Saved data entries
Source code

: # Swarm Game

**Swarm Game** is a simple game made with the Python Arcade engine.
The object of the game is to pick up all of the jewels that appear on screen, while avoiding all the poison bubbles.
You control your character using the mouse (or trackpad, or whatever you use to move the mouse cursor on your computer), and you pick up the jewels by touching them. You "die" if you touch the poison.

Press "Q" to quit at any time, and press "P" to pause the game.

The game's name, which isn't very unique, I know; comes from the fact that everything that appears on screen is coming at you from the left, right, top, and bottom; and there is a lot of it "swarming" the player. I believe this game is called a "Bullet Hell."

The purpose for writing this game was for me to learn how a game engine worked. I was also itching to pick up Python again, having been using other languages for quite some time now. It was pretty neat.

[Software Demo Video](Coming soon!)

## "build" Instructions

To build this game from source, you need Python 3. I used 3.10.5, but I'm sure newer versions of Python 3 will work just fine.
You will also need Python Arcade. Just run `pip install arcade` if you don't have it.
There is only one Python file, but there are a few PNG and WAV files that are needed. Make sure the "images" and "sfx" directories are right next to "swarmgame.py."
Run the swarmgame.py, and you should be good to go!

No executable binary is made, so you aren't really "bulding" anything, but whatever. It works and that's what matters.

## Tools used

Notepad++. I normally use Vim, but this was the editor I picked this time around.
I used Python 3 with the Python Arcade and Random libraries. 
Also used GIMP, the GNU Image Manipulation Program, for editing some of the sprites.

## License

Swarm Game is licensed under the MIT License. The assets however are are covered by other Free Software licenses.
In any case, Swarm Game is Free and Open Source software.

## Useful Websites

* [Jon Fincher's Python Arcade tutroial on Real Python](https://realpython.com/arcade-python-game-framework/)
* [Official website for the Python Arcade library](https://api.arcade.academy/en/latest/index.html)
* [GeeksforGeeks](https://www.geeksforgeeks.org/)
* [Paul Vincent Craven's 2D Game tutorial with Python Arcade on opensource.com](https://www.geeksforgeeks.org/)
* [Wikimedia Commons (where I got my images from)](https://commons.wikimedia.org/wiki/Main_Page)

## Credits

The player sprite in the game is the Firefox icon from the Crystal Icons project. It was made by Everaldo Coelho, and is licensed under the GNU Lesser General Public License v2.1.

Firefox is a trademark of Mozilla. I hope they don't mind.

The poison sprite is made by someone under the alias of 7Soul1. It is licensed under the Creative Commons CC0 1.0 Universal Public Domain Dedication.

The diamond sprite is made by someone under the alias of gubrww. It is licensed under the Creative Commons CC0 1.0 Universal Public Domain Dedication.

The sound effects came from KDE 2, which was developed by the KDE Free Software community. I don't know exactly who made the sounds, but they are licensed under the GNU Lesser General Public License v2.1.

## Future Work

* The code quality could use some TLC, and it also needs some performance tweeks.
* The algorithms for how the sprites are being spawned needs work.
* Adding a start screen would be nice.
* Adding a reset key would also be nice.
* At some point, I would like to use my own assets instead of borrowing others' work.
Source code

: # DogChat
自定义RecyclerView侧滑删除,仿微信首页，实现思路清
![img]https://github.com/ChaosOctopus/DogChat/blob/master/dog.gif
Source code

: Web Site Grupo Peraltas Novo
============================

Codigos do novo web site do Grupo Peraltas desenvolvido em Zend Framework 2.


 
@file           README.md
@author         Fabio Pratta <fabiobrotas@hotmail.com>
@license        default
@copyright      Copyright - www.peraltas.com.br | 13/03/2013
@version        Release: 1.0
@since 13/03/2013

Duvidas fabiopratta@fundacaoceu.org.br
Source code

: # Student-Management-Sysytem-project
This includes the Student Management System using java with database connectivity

EXERCISE REQUIREMENTS –
Repeat all of the data shown above, exactly as it appears.

RESULT –
Source code

: # Swarm Game

**Swarm Game** is a simple game made with the Python Arcade engine.
The object of the game is to pick up all of the jewels that appear on screen, while avoiding all the poison bubbles.
You control your character using the mouse (or trackpad, or whatever you use to move the mouse cursor on your computer), and you pick up the jewels by touching them. You "die" if you touch the poison.

Press "Q" to quit at any time, and press "P" to pause the game.

The game's name, which isn't very unique, I know; comes from the fact that everything that appears on screen is coming at you from the left, right, top, and bottom; and there is a lot of it "swarming" the player. I believe this game is called a "Bullet Hell."

The purpose for writing this game was for me to learn how a game engine worked. I was also itching to pick up Python again, having been using other languages for quite some time now. It was pretty neat.

[Software Demo Video](Coming soon!)

## "build" Instructions

To build this game from source, you need Python 3. I used 3.10.5, but I'm sure newer versions of Python 3 will work just fine.
You will also need Python Arcade. Just run `pip install arcade` if you don't have it.
There is only one Python file, but there are a few PNG and WAV files that are needed. Make sure the "images" and "sfx" directories are right next to "swarmgame.py."
Run the swarmgame.py, and you should be good to go!

No executable binary is made, so you aren't really "bulding" anything, but whatever. It works and that's what matters.

## Tools used

Notepad++. I normally use Vim, but this was the editor I picked this time around.
I used Python 3 with the Python Arcade and Random libraries. 
Also used GIMP, the GNU Image Manipulation Program, for editing some of the sprites.

## License

Swarm Game is licensed under the MIT License. The assets however are are covered by other Free Software licenses.
In any case, Swarm Game is Free and Open Source software.

## Useful Websites

* [Jon Fincher's Python Arcade tutroial on Real Python](https://realpython.com/arcade-python-game-framework/)
* [Official website for the Python Arcade library](https://api.arcade.academy/en/latest/index.html)
* [GeeksforGeeks](https://www.geeksforgeeks.org/)
* [Paul Vincent Craven's 2D Game tutorial with Python Arcade on opensource.com](https://www.geeksforgeeks.org/)
* [Wikimedia Commons (where I got my images from)](https://commons.wikimedia.org/wiki/Main_Page)

## Credits

The player sprite in the game is the Firefox icon from the Crystal Icons project. It was made by Everaldo Coelho, and is licensed under the GNU Lesser General Public License v2.1.

Firefox is a trademark of Mozilla. I hope they don't mind.

The poison sprite is made by someone under the alias of 7Soul1. It is licensed under the Creative Commons CC0 1.0 Universal Public Domain Dedication.

The diamond sprite is made by someone under the alias of gubrww. It is licensed under the Creative Commons CC0 1.0 Universal Public Domain Dedication.

The sound effects came from KDE 2, which was developed by the KDE Free Software community. I don't know exactly who made the sounds, but they are licensed under the GNU Lesser General Public License v2.1.

## Future Work

* The code quality could use some TLC, and it also needs some performance tweeks.
* The algorithms for how the sprites are being spawned needs work.
* Adding a start screen would be nice.
* Adding a reset key would also be nice.
* At some point, I would like to use my own assets instead of borrowing others' work.
Source code

: # DogChat
自定义RecyclerView侧滑删除,仿微信首页，实现思路清
![img]https://github.com/ChaosOctopus/DogChat/blob/master/dog.gif
Source code

: Web Site Grupo Peraltas Novo
============================

Codigos do novo web site do Grupo Peraltas desenvolvido em Zend Framework 2.


 
@file           README.md
@author         Fabio Pratta <fabiobrotas@hotmail.com>
@license        default
@copyright      Copyright - www.peraltas.com.br | 13/03/2013
@version        Release: 1.0
@since 13/03/2013

Duvidas fabiopratta@fundacaoceu.org.br
Source code

: # Student-Management-Sysytem-project
This includes the Student Management System using java with database connectivity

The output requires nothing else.